A sombra do carcinoma hepatocelular vai alongar-se sobre Portugal nos próximos anos, prevê um estudo nacional que traça um retrato austero da doença. As estimativas apontam para que este tipo de cancro do fígado, responsável por nove em cada dez casos de cancro primário do órgão em adultos, seja causa de morte para cerca de 6.600 pessoas no quinquénio que termina em 2027. Uma média de 1.200 óbitos anuais que, no seu somatório trágico, representam a perda de mais de 120 mil anos de vida na população portuguesa.

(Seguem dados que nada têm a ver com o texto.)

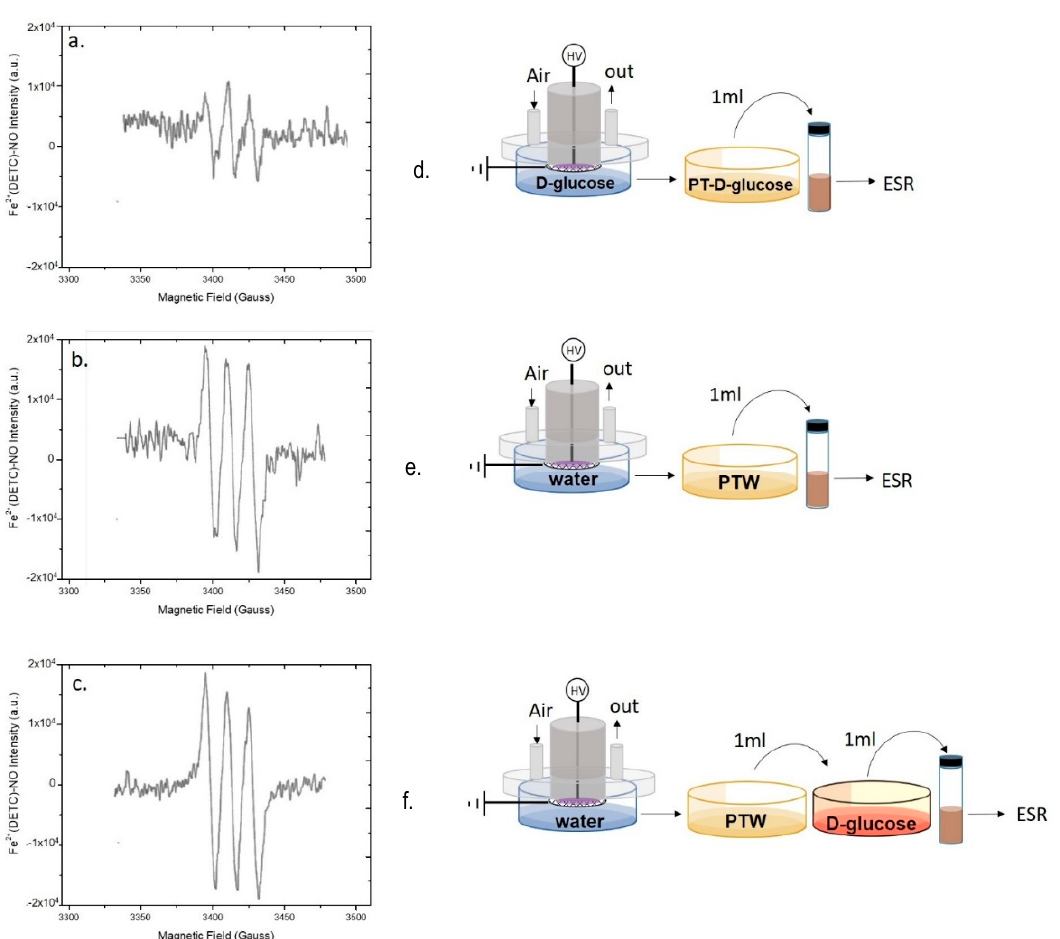
Figure 6. Role of D-Glucose in scavenging plasma produced • NO. EPR spectra of ( a , d ) Plasma Tretaed- D-glucose (PT-D- glucose) solution (45 mg L − 1 ), ( b , e ) PTW, and ( c , f ) PT-D-glucose solution mixed with PTW 15 min before spectra acquisition. Experimental conditions: 0.5 slm Air, 50% DC, 100 ms period, 6 kHz, 13kV, 2 mL solution, 15 min treatment time. Schemes of the experimental procedures used for EPR analysis are reported on the right of each spectrum.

O trabalho, uma colaboração entre a Associação Portuguesa para o Estudo do Fígado, a Sociedade Portuguesa de Gastrenterologia e a Exigo Consultores, com apoio da Roche, calcula que o número de pessoas a viver com a doença subirá de 4.151 em 2023 para 4.851 em 2027. Um crescimento que, longe de ser um mero exercício estatístico, se traduz em sofrimento individual e num peso económico avassalador. Os custos totais atribuídos ao carcinoma hepatocelular deverão escalar de aproximadamente 70 milhões de euros para 77 milhões no mesmo período, acumulando uma despesa de 370 milhões de euros.

É um fardo que o sistema de saúde terá de carregar. Quase metade desse montante, 44,3%, está destinado ao tratamento sistémico, enquanto o transplante hepático consome 29,0% dos recursos. Os investigadores admitem, contudo, que estes números poderão estar já desajustados por baixa. A introdução de novas terapias desde 2022, data em que o estudo foi realizado, provavelmente inflacionará a fatura final, tornando-a ainda mais salgada.

Uma das chaves para inverter esta trajetória reside no momento do diagnóstico. A realidade atual é crua: mais de metade dos doentes, precisamente 51,2%, só descobre a doença em fases avançadas. Apenas 29,5% são identificados numa fase inicial, onde as hipóteses de sucesso terapêutico são significativamente maiores. Esta deteção tardia não é um detalhe menor; condensa num único dado um dos maiores fracassos na abordagem à patologia, selando destinos e onerando os cofres do Estado.

Os autores do estudo, ciente das limitações de um modelo hipotético, argumentam que as suas conclusões oferecem uma bússola preciosa para os decisores políticos. Acreditam que uma estratégia que aposte forte na prevenção, no rastreio de populações de risco e no diagnóstico precoce pode mitigar o cenário agora projetado. O caminho, sugerem, passa por identificar e tratar a doença hepática crónica – o solo onde o carcinoma mais frequentemente germina.

As causas para o desenvolvimento deste cancro são um conhecido rol de males contemporâneos. As hepatites B e C mantêm-se como fatores de risco preponderantes, mas o consumo excessivo de álcool, a obesidade, a diabetes e a esteatose hepática não-alcoólica, vulgarmente designada por fígado gordo, ganharam um protagonismo inquietante. Neste outubro, Mês da Consciencialização para o Cancro do Fígado, a mensagem dos especialistas é clara: travar a epidemia silenciosa que corrói o fígado dos portugueses exige uma ação concertada que começa muito antes do aparecimento do tumor.